### Selected text
*** Begin section ***
Outside of OpenFiler, your options would be other NAS OSes (FreeNAS, NASLite...), dedicated NAS appliances running custom software or completely rolling your own with a mainstream linux distribution (or Windows if you really want).
I have been experimenting with FreeNAS and OpenFiler for the past month or so. I am putting my eggs in the OpenFiler basket. I haven't been running in a production environment, but all the research I have done points to OpenFiler as being the Enterprise solution compared to other NAS OSes and NAS Appliances. In pretty much all performance reviews I have seen it out performs those solutions. This is of course based on the hardware you are running from and how you tune the server. Also, based on my research, anyone who has purchased the support package has mentioned their support is very exceptional.
You can also see someones comparison of FreeNAS to OpenFiler here to get some ideas of what sort of performance they saw with OpenFiler.
*** End section ***
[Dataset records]
*** Begin section ***
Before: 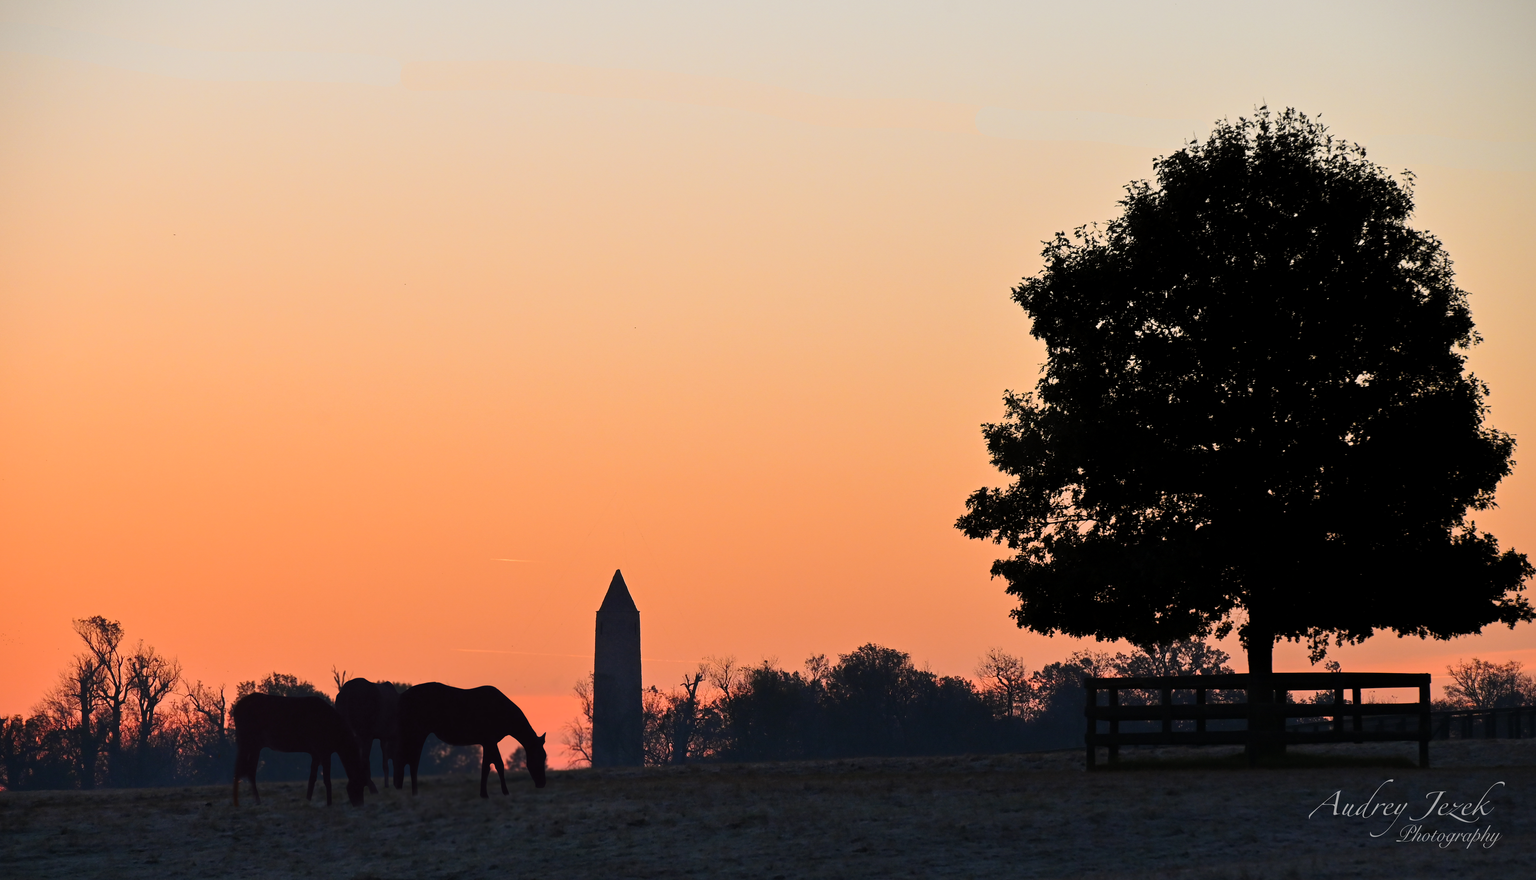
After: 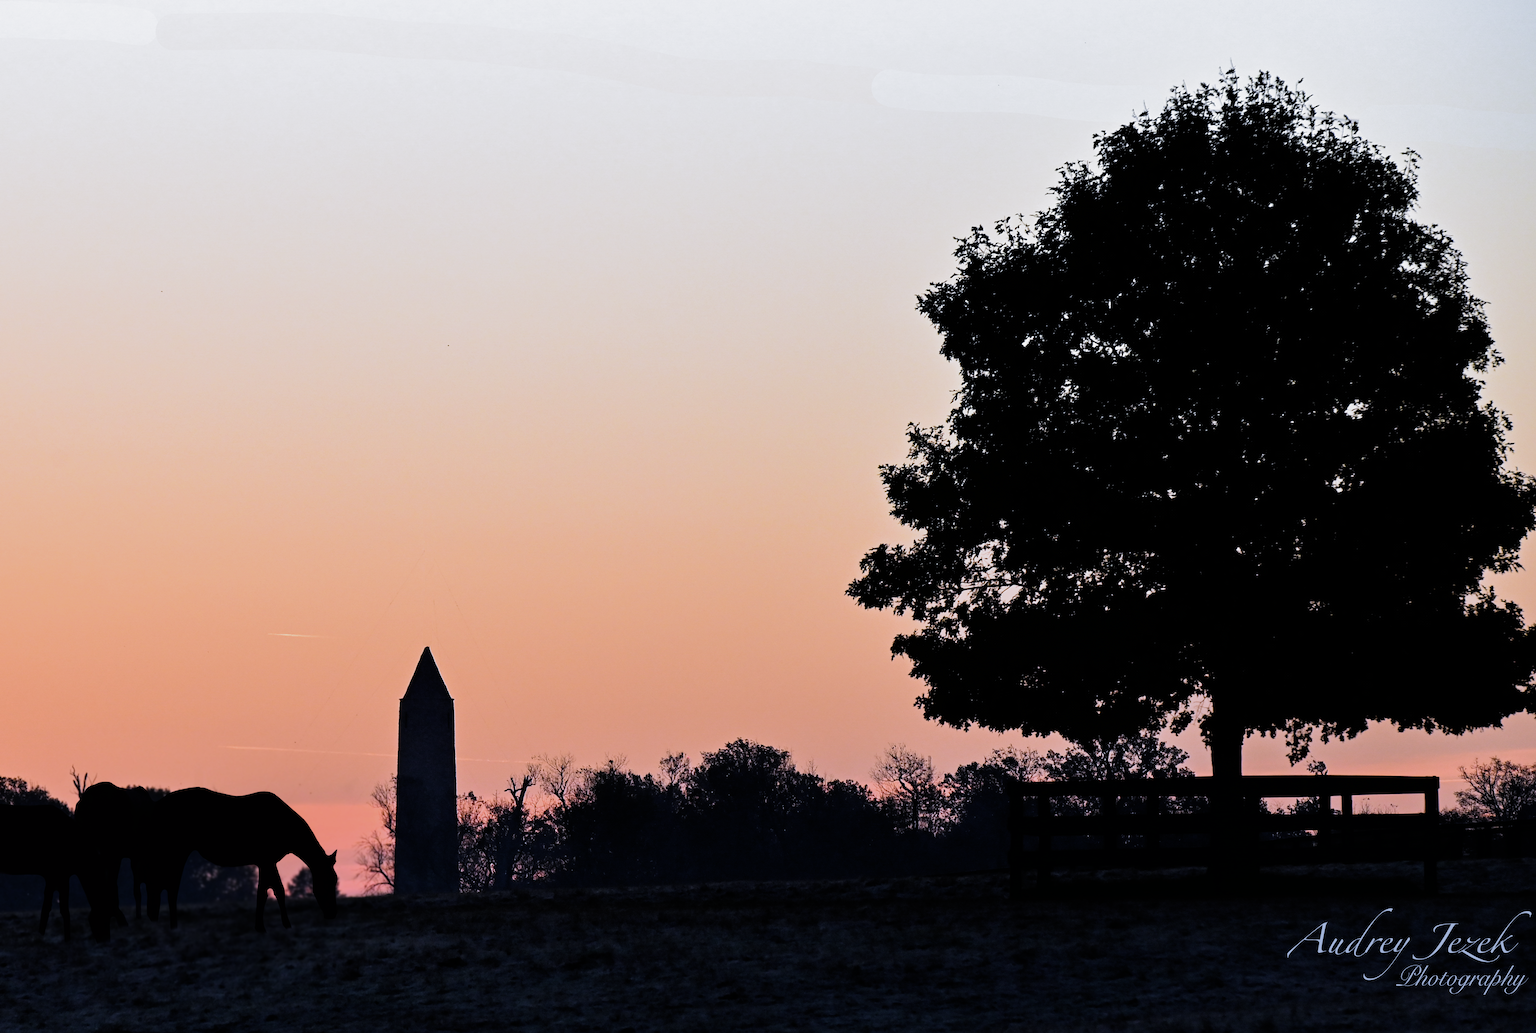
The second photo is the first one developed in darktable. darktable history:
white balance: red 0.871, blue 1.249
crop and rotate: left 17.959%, top 5.771%, right 1.742%
filmic rgb: black relative exposure -8.2 EV, white relative exposure 2.2 EV, threshold 3 EV, hardness 7.11, latitude 75%, contrast 1.325, highlights saturation mix -2%, shadows ↔ highlights balance 30%, preserve chrominance RGB euclidean norm, color science v5 (2021), contrast in shadows safe, contrast in highlights safe, enable highlight reconstruction true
*** End section ***
### Prompt 1
In the NAS discussion, which option does the writer say they are putting their eggs in?
### Prompt 2
Reproduce the NAS discussion between "I have been" and "saw with OpenFiler.", inclusive.
### Prompt 3
Carry on the NAS discussion from its final sentence.

### Answer area 1
OpenFiler.

### Answer area 2
I have been experimenting with FreeNAS and OpenFiler for the past month or so. I am putting my eggs in the OpenFiler basket. I haven't been running in a production environment, but all the research I have done points to OpenFiler as being the Enterprise solution compared to other NAS OSes and NAS Appliances. In pretty much all performance reviews I have seen it out performs those solutions. This is of course based on the hardware you are running from and how you tune the server. Also, based on my research, anyone who has purchased the support package has mentioned their support is very exceptional.
You can also see someones comparison of FreeNAS to OpenFiler here to get some ideas of what sort of performance they saw with OpenFiler.

### Answer area 3
http://www.scribd.com/doc/29643/OpenFiler-vs-FreeNAS
I have not compared OpenFiler to custom solutions though. Some people prefer to support and maintain a more common linux distribution like ubuntu and expose NAS features manually. I think this would be the preferred solution if you are running on uncommon hardware. That is something that I am not interested in doing. I'd imagine you could get as good or possibly better performance with a custom solution depending on your hardware and the support for it.
So as long as you have got a decent hardware setup and a support package, I'd say OpenFiler would be a success in production. Just be sure to check the hardware compatibility page.
Additional Edit: Make sure when you set up openfiler you do it with all new drives which do not have any data. Openfiler uses LVM and doesn't play nicely with drives with existing partitions on them. It will probably be easiest to setup openfiler with nothing on it, then migrate your documents and images later.